Dendriform Pulmonary Ossification in the Absence of Usual Interstitial Pneumonia: CT Features and Possible Association With Recurrent Acid Aspiration.
AJR Am J Roentgenol. 2017 Dec;209(6):1209-1215. doi: 10.2214/AJR.17.18063. Epub 2017 Oct 5. Gruden JF1, Green DB1, Legasto AC1, Jensen EA2, Panse PM2.
OBJECTIVE: Dendriform pulmonary ossification (DPO) is a rare lung disease in which mature bone is present in the peripheral interstitium of the lung. It typically occurs in patients with usual interstitial pneumonia (UIP). We assessed patients with CT findings of DPO without UIP to determine possible causative factors and to assess the clinical and CT course. We hypothesized that DPO without UIP would be a unique entity.

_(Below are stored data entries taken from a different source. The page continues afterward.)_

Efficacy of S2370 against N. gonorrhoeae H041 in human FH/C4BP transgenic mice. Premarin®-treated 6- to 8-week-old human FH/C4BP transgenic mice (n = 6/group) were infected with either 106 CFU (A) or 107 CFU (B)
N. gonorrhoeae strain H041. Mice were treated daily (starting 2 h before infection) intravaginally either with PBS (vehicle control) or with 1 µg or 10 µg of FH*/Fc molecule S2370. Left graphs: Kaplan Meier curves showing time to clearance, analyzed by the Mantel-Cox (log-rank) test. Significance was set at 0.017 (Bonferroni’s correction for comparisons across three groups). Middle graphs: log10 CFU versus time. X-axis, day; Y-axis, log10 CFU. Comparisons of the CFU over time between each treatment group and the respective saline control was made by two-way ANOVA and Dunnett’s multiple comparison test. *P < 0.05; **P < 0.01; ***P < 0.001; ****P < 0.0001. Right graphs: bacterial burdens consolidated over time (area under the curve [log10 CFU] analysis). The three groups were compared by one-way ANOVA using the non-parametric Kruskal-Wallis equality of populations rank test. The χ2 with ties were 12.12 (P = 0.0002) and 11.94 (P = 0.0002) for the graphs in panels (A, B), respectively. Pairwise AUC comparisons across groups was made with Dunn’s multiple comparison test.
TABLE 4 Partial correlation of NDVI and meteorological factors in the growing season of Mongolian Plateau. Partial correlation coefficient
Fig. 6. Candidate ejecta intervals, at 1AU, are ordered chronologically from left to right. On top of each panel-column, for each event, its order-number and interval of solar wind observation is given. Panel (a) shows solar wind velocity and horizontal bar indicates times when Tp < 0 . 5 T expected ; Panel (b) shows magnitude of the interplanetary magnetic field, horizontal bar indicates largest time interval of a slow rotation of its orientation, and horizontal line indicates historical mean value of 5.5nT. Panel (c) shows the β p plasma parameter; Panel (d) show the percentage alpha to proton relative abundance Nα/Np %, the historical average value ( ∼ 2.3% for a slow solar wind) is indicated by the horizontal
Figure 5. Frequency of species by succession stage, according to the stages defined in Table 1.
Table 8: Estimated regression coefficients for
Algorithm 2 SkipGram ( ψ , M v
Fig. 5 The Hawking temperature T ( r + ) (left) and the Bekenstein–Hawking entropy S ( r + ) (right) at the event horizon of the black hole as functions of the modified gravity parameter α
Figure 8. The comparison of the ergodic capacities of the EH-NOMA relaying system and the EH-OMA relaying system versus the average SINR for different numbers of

MATERIALS AND METHODS: We retrospectively reviewed CT reports for the word "ossification." Two observers reviewed each examination for micronodules 1-5 mm in diameter in the peripheral interstitium (subpleural and perifissural spaces and interlobular septa), some of which had high attenuation on mediastinal windows, presence of contiguous clusters of nodules resulting in a branching pattern, and lack of findings of UIP or focal lung disease. We reviewed the electronic medical records and follow-up CT and clinical information in all eligible patients.
RESULTS: The study population consisted of 52 men with a median age of 79 years old. Seventy-five percent of the patients had gastroesophageal reflux disease, obstructive sleep apnea, or a chronic neurologic disorder. No progressive pulmonary symptoms were attributed directly to DPO, and no patient developed pulmonary fibrosis or suffered clinical decline from DPO. CT showed minimal progression or remained stable at follow-up (77% for at least 1 year, 25% for over 4 years).
CONCLUSION: DPO in the absence of UIP occurs in elderly men and appears to be associated with chronic aspiration of gastric acid. The course is indolent.